A permittedTrees component.

setExcludedSubtrees

public void setExcludedSubtrees(GeneralSubtrees subTree)

Sets the excluded subtrees value.

Parameters

subTree

An excludedTrees component.

getPermittedSubtrees

public GeneralSubtrees getPermittedSubtrees()

Gets the permitted subtrees value.

Returns

The permittedTrees component.

getExcludedSubtrees

public GeneralSubtrees getExcludedSubtrees()

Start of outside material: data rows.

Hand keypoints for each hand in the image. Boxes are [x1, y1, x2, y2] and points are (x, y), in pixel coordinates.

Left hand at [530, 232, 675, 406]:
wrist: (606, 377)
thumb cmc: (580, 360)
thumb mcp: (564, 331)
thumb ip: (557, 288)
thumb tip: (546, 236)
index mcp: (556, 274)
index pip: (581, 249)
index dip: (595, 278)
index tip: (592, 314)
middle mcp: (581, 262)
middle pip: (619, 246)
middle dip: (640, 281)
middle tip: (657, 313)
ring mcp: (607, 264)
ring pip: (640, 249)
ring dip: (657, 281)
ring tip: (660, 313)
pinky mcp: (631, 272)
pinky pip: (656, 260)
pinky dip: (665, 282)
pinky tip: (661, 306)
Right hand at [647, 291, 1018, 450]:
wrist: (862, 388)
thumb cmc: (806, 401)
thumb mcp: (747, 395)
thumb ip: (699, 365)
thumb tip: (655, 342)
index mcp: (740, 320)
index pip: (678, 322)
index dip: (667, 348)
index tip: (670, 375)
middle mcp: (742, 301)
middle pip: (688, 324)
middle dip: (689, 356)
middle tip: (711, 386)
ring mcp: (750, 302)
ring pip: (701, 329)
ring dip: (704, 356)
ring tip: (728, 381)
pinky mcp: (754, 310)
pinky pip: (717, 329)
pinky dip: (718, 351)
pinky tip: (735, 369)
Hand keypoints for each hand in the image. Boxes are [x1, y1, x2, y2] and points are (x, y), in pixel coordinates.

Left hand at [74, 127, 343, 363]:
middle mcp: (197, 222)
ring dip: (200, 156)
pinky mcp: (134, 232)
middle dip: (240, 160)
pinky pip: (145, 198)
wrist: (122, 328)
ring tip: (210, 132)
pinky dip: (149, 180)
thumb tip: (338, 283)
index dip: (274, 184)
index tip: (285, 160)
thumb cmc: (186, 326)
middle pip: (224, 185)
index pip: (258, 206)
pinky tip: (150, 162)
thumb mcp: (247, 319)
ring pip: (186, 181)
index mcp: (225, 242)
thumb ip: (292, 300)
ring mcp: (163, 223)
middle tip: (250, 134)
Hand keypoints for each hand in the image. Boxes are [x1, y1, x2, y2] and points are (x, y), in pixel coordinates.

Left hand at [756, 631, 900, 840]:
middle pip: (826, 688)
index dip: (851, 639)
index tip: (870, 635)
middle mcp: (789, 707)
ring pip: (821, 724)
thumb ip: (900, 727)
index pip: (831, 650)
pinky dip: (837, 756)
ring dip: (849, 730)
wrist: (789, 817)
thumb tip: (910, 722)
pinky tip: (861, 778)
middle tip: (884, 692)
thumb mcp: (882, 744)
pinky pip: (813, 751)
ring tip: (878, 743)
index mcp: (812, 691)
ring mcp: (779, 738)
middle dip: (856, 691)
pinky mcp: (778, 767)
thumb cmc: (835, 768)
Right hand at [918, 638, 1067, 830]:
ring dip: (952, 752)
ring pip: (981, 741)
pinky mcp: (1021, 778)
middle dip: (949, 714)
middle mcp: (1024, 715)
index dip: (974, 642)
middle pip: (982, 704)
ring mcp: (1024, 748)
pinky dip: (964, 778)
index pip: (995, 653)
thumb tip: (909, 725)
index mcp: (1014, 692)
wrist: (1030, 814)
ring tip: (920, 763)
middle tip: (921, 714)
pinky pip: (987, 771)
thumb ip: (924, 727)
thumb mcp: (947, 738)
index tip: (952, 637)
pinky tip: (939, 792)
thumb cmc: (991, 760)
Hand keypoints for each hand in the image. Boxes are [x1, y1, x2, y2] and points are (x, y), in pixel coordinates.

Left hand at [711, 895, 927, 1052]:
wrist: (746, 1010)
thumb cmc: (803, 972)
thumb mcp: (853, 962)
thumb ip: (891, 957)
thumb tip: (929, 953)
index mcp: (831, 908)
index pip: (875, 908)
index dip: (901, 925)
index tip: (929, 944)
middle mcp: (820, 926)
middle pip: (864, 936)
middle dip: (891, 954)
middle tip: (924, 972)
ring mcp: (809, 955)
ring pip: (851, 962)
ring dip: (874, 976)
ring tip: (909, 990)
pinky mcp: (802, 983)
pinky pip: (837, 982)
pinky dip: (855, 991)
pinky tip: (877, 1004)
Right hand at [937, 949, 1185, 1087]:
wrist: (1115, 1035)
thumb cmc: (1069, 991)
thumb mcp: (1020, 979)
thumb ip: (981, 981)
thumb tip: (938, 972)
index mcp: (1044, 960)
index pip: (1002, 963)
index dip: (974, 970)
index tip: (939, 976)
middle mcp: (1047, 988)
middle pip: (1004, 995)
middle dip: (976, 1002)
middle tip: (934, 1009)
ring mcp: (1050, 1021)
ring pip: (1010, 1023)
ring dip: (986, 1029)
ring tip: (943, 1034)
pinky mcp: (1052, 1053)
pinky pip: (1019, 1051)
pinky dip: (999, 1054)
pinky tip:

Gets the excluded subtrees value.

Returns

The excludedTrees component.

derEncodeValueInit

public int derEncodeValueInit()

Initialize for encoding the value.

Overrides

derEncodeValueInit in class X509V3Extension

Returns

How many bytes the encoding will be.

derEncodeValue

public int derEncodeValue(byte[] encoding,
                          int offset)

Place the encoding of the value into encoding, beginning at offset. This is the actual contents that are wrapped in the OCTET STRING (not the surrounding OCTET STRING tag and length).

Overrides

derEncodeValue in class X509V3Extension

Parameters

	encoding		The byte array into which the result will be placed.
	offset		The offest into encoding where the writing is to begin.

Returns

The number of bytes actually placed into encoding.

clone

public Object clone()
             throws CloneNotSupportedException

Overrides the default clone method to get a deeper clone.

Overrides

clone in class X509V3Extension

Returns

A new NameConstraints object, a copy of this object.

Throws

CloneNotSupportedException - If the cloning operation is not successful.